On one level, I guess it would be my first hit, “It Turns Me Inside Out.” Without that, there would have been no second hit, no career in country music. But the one I really like “I Don’t Mind the Thorns (If You’re the Rose.)” It was my fourth number one hit, but it had a similar message to Kenny Rogers’ “Lady,” another of my all-time favorite songs for the way it combined soft R&B and country with a great message of course.
Why did you aim your book, Proud to be an American, at the kids’ market?
I have two kids who are twenty and twenty-one now, and a seventeen year-old. I tried to enhance their education by reading with them from an early age, but I never remembered reading a patriotic book with them. Kids need to hear what patriotism is about. They study the Declaration of Independence and the beginnings of our country, but ‘Proud to Be an American’ is more encompassing. It’s about what it means to live here in the greatest country on earth.

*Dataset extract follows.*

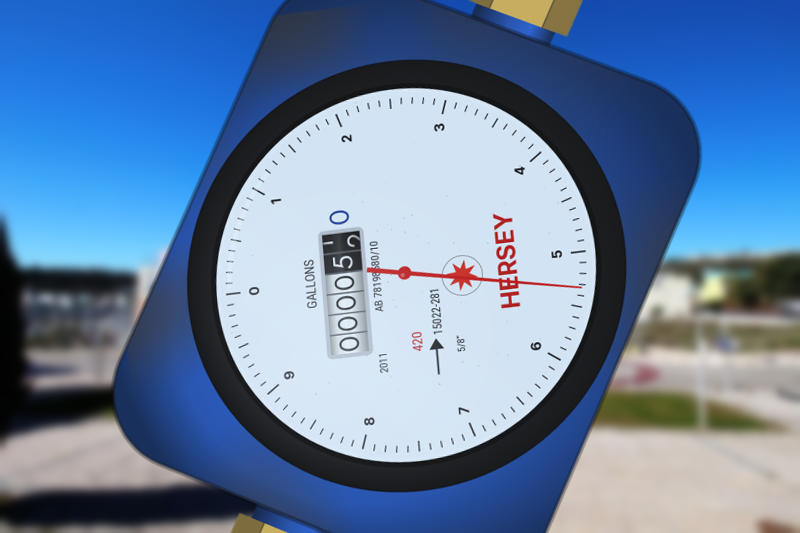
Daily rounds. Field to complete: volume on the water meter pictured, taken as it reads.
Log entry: 515.3 gal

Are you actively involved in helping returning veterans from the Iraq and Afghanistan campaigns?
Yes, very much. I’m involved in Helping a Hero. It’s for wounded warriors and it helps them find homes that match their needs, whether those needs stem from PTSD, amputation, or whatever it may be. Home is your refuge. We’re supported by the police, fire departments, and service organizations. In seven years, we’ve built over one hundred homes in twenty-two states. We build them at the rate of two a month. And of course I’ve done over thirty USO tours.
What music finds its way to your turntable or iPod more often than any other?
You might be surprised. I love Tower of Power. That music is my inspiration. Horn-based rock. I love Blood, Sweat & Tears, as well. The big band approach to rock ‘n’ roll. Earth, Wind, and Fire, too.
What’s a day at home like for Lee Greenwood?
I get up at six AM. Get my high school-age kids out of the door. Make them breakfast sometimes. Run to the store. My wife, Kimberly, is a former Miss Tennessee, and she’s involved in pageant events in Tennessee, Georgia and Mississippi, so she’s as busy as I am. Then I have business meetings to map out tours and so on. My wife and I have to meet for planning sessions so we can match our schedules, plan our vacations, and make sense out of the craziness.
Have you done cruises before?
Yes! I get to meet the fans up close and personal. Everywhere you walk around the boat, folks want an autograph or a photo. And of course I get to hang out with fellow artists. I’m especially close with Joe Bonsall of the Oaks. So it’ll be a great time. Come on ‘n’ see us!